While this procedure sounds good, it is way more complicated than what I explained above. First off all to meet the criteria for epilepsy surgery, a patient should meet some criteria. What are these? Well first and foremost, we should be able to identify the seizure focus and be reasonably sure that all the seizures come from that very focus only. How do we do this you may ask. Well usually the patient is admitted for video-EEG study. We hook the patient to the EEG monitor and record the seizures. From the EEG we are able to localize the seizure focus. At times though the seizure focus cannot be identified for sure from the surface. In that case we do what is called intracranial monitoring.

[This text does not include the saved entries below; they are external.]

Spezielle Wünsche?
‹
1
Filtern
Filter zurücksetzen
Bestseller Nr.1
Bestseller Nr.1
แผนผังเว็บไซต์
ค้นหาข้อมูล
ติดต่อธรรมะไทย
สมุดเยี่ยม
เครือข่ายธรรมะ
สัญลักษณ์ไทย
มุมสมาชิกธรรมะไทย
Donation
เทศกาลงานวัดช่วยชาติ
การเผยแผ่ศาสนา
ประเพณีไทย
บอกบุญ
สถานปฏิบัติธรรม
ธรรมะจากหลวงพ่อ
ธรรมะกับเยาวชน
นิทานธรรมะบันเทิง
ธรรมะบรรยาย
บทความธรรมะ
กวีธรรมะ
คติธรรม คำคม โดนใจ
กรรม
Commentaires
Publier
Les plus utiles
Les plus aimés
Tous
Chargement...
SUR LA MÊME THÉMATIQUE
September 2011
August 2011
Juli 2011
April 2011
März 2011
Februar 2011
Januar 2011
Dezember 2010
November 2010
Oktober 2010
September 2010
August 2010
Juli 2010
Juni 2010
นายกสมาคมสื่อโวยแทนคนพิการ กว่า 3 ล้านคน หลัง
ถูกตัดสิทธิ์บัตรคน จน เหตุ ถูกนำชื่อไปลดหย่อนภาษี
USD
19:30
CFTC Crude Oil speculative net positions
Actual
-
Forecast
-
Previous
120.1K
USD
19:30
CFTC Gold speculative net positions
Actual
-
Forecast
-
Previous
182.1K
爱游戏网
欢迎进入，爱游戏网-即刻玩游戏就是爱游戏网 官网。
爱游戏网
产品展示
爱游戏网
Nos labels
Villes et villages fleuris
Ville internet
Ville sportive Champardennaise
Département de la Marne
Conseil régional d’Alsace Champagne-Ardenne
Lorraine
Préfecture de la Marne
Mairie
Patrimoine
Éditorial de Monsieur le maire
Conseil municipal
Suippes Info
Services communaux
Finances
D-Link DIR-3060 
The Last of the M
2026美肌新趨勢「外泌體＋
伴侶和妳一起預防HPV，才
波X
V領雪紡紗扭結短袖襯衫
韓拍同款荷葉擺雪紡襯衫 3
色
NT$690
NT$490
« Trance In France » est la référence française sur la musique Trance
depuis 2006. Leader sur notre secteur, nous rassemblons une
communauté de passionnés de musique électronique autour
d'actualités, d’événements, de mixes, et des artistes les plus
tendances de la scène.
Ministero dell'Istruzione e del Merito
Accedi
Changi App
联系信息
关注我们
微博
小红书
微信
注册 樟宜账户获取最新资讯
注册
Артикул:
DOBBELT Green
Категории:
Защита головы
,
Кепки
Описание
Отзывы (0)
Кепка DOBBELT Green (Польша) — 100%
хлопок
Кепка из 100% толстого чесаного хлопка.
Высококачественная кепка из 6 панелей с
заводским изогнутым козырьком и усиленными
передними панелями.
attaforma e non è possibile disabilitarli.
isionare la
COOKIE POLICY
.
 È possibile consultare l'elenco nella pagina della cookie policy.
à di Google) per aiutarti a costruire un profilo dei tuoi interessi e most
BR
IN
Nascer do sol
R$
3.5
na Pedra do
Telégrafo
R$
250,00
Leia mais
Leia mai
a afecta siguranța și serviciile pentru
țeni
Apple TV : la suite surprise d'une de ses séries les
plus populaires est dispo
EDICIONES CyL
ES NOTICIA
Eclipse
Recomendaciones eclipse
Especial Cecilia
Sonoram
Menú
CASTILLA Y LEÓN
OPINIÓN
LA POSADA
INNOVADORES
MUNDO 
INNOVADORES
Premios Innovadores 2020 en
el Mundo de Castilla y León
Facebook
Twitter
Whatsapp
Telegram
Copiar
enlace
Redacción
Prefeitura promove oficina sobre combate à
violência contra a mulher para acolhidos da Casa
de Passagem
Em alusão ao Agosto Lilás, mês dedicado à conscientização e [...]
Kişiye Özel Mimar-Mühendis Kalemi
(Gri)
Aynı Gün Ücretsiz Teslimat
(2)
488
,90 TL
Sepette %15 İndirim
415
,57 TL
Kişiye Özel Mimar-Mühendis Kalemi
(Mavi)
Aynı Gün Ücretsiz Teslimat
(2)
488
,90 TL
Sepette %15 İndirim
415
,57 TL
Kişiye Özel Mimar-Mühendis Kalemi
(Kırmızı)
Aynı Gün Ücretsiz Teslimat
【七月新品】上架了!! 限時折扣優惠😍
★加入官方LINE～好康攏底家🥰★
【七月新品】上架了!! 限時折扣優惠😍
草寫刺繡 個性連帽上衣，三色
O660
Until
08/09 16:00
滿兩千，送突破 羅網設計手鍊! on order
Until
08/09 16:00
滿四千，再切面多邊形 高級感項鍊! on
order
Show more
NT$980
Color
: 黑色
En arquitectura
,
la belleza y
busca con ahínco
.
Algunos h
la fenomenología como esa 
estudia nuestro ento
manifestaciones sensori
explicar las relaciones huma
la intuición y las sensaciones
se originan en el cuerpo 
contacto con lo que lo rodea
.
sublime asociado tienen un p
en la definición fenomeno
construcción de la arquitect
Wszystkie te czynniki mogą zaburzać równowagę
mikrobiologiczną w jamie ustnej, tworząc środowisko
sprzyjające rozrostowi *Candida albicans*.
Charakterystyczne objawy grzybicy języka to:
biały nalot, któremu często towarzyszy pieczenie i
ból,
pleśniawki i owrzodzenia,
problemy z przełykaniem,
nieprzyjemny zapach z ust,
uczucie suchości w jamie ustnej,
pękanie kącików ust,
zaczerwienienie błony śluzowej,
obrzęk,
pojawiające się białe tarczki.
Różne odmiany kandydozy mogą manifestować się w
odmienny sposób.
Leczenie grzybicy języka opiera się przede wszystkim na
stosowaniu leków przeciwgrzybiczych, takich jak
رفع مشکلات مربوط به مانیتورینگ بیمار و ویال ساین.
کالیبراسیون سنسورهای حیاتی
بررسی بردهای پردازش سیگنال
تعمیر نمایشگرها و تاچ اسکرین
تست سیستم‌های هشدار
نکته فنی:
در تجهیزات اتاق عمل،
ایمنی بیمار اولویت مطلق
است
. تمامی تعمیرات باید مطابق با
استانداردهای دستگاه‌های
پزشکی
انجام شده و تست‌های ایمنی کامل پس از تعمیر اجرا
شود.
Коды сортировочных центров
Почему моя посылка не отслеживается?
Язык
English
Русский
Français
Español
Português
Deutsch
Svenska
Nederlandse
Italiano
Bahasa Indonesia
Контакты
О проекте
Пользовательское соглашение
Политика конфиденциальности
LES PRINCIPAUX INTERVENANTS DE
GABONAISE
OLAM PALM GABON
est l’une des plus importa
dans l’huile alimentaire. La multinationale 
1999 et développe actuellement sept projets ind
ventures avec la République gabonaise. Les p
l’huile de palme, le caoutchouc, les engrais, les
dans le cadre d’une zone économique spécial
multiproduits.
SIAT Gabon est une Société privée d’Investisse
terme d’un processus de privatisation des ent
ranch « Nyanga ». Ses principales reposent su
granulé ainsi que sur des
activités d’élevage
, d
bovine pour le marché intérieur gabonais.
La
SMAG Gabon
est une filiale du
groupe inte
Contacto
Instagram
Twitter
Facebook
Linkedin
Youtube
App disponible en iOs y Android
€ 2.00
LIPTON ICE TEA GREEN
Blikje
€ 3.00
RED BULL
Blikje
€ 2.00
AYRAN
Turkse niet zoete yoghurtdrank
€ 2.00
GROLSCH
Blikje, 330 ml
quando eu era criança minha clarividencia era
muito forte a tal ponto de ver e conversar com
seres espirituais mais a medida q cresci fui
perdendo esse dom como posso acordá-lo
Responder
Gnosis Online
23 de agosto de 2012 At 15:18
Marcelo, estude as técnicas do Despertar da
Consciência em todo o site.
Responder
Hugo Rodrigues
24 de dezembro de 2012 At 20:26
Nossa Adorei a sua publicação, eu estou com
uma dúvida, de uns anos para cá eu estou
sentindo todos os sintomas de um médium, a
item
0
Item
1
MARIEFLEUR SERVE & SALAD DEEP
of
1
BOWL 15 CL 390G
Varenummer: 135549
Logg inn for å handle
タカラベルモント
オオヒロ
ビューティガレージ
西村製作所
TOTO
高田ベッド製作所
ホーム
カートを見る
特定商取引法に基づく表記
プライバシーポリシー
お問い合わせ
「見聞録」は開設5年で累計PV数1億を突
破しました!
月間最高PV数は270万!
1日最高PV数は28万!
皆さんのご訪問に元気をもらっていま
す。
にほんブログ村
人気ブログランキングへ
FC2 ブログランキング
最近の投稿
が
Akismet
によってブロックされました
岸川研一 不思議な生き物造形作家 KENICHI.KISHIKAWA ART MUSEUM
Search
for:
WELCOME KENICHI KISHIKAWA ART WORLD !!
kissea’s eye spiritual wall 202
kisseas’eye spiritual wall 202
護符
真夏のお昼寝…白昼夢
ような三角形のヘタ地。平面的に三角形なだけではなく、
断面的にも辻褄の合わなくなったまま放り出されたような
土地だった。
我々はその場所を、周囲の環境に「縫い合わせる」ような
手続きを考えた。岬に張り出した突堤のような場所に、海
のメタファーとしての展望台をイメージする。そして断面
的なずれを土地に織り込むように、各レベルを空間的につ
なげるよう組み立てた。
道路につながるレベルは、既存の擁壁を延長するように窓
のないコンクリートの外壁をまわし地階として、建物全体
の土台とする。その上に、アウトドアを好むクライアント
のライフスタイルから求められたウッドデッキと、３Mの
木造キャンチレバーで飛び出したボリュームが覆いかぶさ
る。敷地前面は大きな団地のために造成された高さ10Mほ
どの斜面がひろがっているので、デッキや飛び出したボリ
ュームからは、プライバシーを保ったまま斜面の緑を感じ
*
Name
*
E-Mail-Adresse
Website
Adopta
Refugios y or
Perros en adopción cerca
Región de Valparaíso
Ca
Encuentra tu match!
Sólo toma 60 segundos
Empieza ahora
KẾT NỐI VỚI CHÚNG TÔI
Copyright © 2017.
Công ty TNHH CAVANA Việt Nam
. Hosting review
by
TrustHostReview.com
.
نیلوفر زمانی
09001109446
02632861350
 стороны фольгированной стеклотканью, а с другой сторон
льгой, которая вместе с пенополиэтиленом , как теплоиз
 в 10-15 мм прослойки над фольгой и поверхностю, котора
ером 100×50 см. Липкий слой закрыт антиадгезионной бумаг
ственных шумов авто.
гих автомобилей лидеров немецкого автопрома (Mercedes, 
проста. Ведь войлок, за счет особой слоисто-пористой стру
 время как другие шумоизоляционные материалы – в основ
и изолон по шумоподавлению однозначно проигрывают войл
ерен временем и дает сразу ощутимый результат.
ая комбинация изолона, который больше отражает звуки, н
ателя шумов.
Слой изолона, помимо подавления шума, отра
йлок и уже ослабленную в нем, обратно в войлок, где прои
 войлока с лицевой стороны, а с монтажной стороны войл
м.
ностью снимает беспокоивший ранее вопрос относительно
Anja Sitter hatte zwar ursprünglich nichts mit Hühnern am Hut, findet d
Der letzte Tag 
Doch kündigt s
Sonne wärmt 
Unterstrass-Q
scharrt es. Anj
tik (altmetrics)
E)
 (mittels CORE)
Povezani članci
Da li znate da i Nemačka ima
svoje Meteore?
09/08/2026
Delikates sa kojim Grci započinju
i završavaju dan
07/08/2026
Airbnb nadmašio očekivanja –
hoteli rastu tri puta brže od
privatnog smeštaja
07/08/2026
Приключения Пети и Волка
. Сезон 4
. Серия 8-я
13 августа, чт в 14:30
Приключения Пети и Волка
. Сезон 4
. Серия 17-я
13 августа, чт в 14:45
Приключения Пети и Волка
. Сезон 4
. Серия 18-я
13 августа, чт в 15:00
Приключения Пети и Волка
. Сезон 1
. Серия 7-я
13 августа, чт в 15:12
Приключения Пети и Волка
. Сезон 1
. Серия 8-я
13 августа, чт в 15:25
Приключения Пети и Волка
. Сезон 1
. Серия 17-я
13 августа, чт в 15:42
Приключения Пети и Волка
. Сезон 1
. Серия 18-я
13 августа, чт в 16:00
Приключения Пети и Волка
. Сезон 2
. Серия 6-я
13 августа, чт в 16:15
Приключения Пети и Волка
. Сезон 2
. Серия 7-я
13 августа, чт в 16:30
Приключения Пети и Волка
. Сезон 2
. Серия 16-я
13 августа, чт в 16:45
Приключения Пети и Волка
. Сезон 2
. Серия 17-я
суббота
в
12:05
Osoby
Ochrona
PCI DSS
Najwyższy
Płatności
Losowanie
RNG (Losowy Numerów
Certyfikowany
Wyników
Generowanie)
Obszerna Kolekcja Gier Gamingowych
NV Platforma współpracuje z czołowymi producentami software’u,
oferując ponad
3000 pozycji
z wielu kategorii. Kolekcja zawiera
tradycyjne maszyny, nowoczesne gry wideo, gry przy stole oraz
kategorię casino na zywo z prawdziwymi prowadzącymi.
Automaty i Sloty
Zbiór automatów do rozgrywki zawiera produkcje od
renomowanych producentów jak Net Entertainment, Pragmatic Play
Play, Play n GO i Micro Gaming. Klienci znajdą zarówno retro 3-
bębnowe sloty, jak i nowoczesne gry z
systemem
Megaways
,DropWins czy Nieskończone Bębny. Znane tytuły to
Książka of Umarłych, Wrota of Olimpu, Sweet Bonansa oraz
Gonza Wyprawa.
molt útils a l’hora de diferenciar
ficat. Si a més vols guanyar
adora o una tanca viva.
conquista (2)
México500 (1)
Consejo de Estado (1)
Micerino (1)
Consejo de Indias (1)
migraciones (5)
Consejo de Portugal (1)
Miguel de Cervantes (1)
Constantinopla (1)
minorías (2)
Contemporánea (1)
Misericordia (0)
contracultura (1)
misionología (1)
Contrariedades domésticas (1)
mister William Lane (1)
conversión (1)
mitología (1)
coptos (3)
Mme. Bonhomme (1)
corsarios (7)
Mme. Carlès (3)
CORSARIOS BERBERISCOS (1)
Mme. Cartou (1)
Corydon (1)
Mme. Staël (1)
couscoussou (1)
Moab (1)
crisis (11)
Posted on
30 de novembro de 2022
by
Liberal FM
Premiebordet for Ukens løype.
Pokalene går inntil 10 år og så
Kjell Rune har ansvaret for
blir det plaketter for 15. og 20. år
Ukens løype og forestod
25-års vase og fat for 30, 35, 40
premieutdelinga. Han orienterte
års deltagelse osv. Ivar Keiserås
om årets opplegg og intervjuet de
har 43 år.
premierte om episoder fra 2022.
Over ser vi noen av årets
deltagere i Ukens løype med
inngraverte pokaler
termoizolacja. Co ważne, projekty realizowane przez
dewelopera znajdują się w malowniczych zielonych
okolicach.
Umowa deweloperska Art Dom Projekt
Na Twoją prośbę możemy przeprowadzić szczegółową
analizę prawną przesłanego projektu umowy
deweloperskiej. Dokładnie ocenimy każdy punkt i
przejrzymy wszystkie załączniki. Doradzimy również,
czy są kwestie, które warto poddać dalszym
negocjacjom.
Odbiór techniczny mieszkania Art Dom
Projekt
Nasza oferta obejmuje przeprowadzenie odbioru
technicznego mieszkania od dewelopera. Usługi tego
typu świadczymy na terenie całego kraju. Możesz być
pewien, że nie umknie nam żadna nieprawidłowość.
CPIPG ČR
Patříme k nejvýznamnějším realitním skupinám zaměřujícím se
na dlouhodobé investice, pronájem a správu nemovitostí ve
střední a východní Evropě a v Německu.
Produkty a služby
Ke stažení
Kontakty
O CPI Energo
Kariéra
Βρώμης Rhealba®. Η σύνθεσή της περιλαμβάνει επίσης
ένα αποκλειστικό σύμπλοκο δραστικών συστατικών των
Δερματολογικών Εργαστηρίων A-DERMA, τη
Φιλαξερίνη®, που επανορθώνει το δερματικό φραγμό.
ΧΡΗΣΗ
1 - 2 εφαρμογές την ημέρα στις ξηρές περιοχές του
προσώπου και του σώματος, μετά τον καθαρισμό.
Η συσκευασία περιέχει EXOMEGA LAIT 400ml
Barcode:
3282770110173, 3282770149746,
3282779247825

It is similar to the EEG except here we open up the skull and place the recording electrodes right on the surface of the brain itself.
Once we have localized the seizure focus, we have to make sure of a couple of things. One does that part of the brain serve any useful function? We are mostly worried about memory and speech issues. Secondly if it does house some memory or speech function, would it lead to any deficits if we take that part of the brain out. You do not want the patient to wake up from the surgery and not able to talk or have problems with memory. We test for this by a special test called the WADA test. This test helps us in determining the memory and speech localization in the brain.
Your doctor may also order additional tests again to aid in localizing the seizure focus. Some of these tests include special scans like the PET (positron emission tomography) and SPECT (single photon emission computed tomograpy) scans.
I hope this brief overview of what epilepsy surgery involves shall be helpful to some of you, we can go into more details if any of you requests it.